Garrison recognized something in the psyche of tyrants that withstands the test of time.
In the last century, Western leaders failed to heed Garrison’s advice and, as a result, opened the flood-gates of two of the greatest tragedies in modern history — fascism and communism — at tremendous human cost and suffering:
In 1938, British Prime Minister Neville Chamberlain conceded the Sudetenland region of Czechoslovakia to Germany in hopes of appeasing Adolf Hitler’s aggression. Then in 1945, U.S. President Franklin D. Roosevelt and Chamberlain’s successor, Winston Churchill, conceded to a Soviet Union sphere of political influence in Eastern and Central Europe believing Joseph Stalin could be reasoned with.
At the time Churchill even remarked, “Poor Neville Chamberlain believed he could trust Hitler. He was wrong, but I don’t think I’m wrong about Stalin.” He lived to regret his serious miscalculation.

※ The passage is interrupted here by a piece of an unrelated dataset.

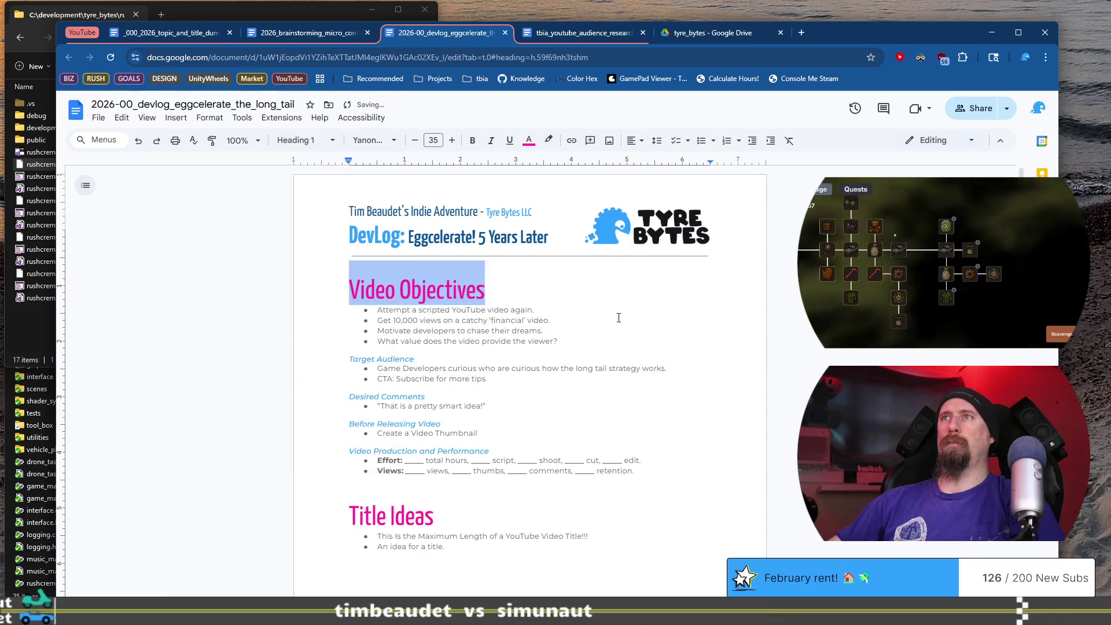
{"action": "left_click", "coordinate": [618, 314]}
{"action": "scroll", "coordinate": [619, 314], "scroll_direction": "down", "scroll_amount": 4}
{"action": "scroll", "coordinate": [619, 315], "scroll_direction": "down", "scroll_amount": 10}
Apply the pink Heading 1 style to The Script heading
{"action": "scroll", "coordinate": [619, 314], "scroll_direction": "up", "scroll_amount": 5}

Unfortunately, U.S. President Barack Obama began his 21st Century presidency, also failing to heed Garrison’s advice, offering an “extended hand” to the rogue regimes of our time. During his inaugural speech in 2009, Obama famously stated, “To those who cling to power through corruption and deceit and the silencing of dissent, know that you are on the wrong side of history; but that we will extend a hand if you are willing to unclench your fist.”

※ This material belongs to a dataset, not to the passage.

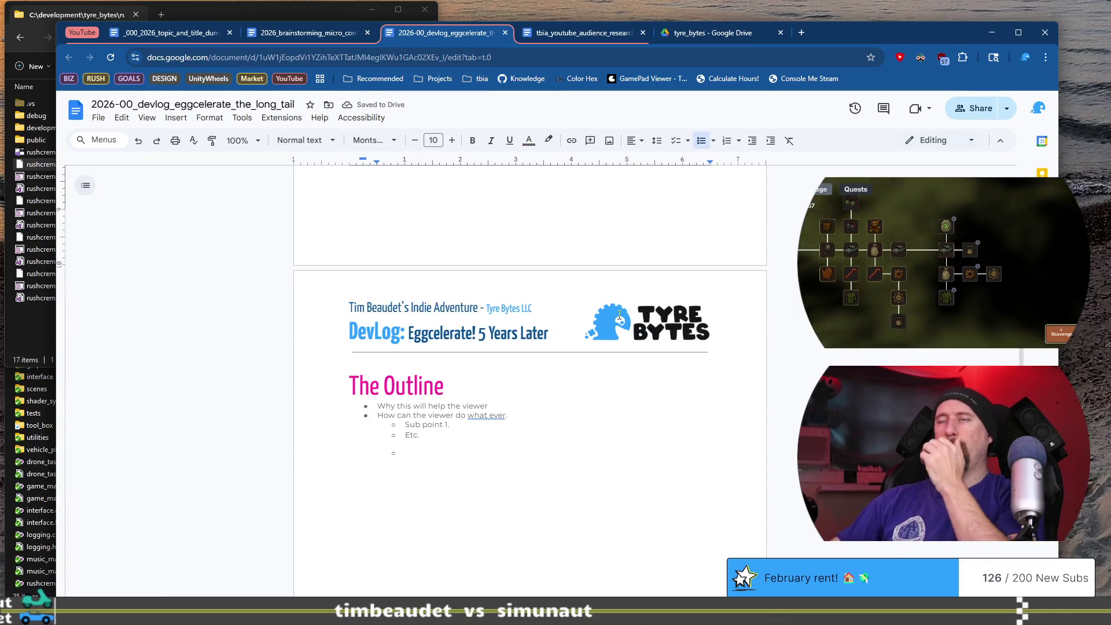
{"action": "scroll", "coordinate": [619, 314], "scroll_direction": "down", "scroll_amount": 10}
{"action": "left_click_drag", "start_coordinate": [456, 351], "coordinate": [347, 354]}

The results have been counter-productive; the more so because the president prematurely “extends his hand” before tyrants give the slightest indication of “unclenching their fists.”
In Iran, Obama ignored the calls for freedom by the Green Movement in 2009, when thousands risked (and many lost) their lives to protest that country’s brutal regime, and sent a letter to Ayatollah Ali Khamenei seeking to improve relations. The result has been a more belligerent Iran – one intent on fomenting terrorism and building nuclear weapons.
In Syria, the president bet that tyrant Bashar al-Assad was something of a “reformer.” In 2011, as Syrians in their quest for freedom took to street demonstrations, Secretary of State Hillary Clinton doubled down on Obama’s bet apparently thinking we could reason with Assad. The result has been 50,000 civilian deaths and a threat to unleash chemical weapons on his own people and, perhaps, even his neighbors.
In Cuba, Obama eased travel and remittance sanctions almost immediately upon taking office as a “good-faith gesture”. The response has been the taking of an American hostage, Alan P. Gross, who recently began his fourth year in one of Castro’s prisons, and the sharpest spike in repression since the 1960’s. Last year alone there were over 6,250 documented political arrests by the Castro regime against peaceful democracy activists.